> [Task item] Please return every line below that contains the string "progreso".

-.-.-

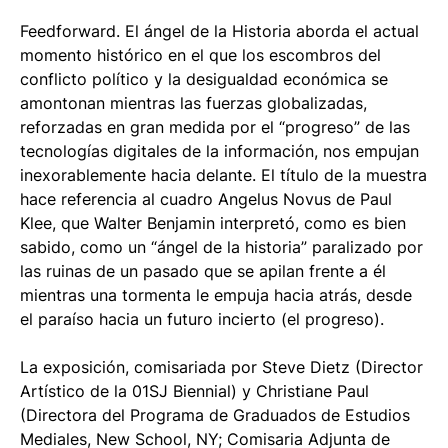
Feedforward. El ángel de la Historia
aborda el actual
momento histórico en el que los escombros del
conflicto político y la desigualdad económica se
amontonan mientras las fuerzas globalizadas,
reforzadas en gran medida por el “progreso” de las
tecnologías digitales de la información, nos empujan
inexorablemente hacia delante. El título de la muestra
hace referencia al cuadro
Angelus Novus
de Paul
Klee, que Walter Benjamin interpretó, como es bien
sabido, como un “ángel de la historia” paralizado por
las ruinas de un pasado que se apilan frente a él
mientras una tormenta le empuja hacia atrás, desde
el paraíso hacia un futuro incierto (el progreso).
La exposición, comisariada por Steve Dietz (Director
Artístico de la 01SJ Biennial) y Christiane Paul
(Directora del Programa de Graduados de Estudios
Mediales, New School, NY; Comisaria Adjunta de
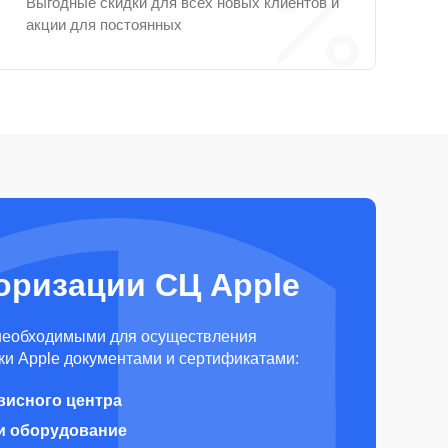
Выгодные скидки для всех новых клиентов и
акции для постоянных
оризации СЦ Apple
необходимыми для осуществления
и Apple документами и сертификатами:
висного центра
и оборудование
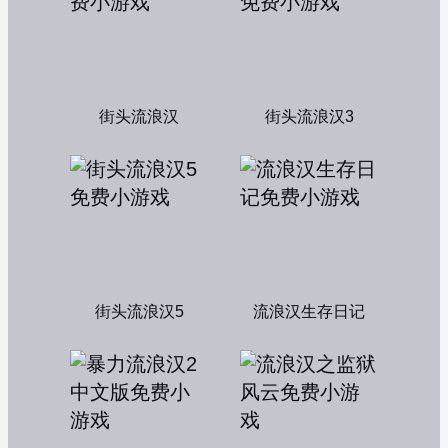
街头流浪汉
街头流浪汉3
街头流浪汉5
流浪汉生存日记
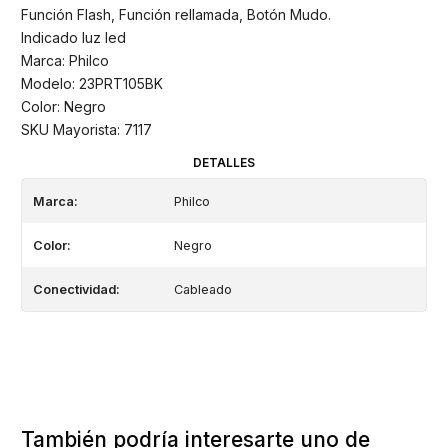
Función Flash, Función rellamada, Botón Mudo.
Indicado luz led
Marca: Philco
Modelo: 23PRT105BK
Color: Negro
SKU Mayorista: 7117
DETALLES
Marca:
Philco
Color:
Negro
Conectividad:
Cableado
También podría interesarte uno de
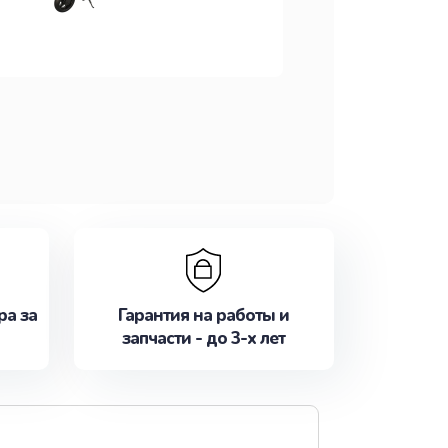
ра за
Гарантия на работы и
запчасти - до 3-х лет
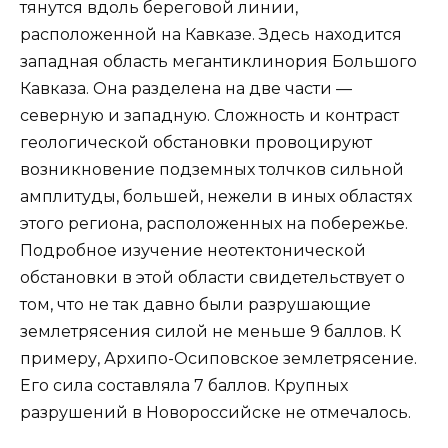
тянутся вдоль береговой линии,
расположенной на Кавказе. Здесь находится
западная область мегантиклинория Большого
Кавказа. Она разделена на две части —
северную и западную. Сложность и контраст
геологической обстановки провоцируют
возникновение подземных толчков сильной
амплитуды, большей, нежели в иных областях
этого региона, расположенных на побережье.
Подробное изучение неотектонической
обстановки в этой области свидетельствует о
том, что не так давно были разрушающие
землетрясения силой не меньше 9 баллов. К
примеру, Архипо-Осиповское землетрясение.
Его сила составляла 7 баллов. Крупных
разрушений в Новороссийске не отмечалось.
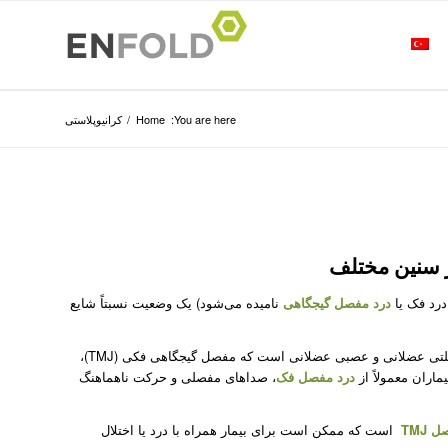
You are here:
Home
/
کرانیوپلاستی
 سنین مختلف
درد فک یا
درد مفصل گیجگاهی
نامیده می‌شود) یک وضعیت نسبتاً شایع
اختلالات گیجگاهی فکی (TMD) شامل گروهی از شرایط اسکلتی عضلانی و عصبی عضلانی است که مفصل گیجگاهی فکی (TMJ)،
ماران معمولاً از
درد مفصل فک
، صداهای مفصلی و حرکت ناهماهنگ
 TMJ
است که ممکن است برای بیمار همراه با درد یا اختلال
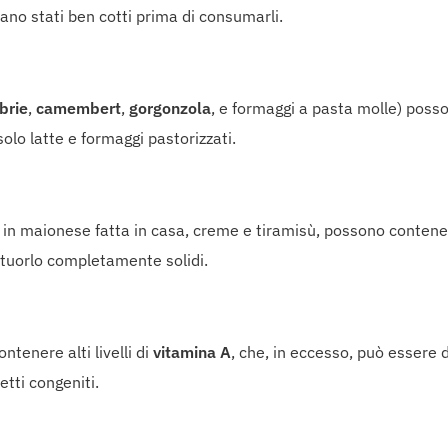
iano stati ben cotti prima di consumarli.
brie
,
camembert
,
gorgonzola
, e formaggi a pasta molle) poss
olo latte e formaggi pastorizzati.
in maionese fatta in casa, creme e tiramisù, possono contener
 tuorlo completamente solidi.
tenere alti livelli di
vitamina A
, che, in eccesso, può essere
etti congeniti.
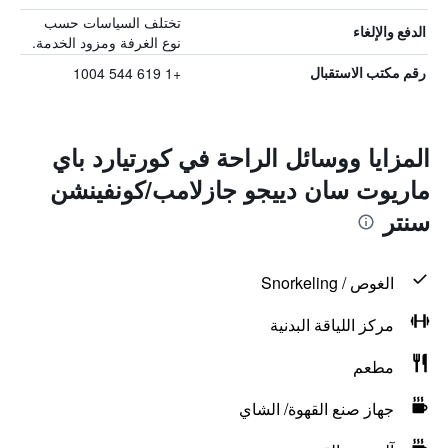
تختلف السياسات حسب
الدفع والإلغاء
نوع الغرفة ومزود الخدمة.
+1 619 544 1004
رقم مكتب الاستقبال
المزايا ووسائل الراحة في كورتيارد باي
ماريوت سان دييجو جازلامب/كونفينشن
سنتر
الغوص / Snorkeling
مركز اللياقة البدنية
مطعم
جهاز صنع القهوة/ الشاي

-.-.-

> [Solution]
reforzadas en gran medida por el “progreso” de las
el paraíso hacia un futuro incierto (el progreso).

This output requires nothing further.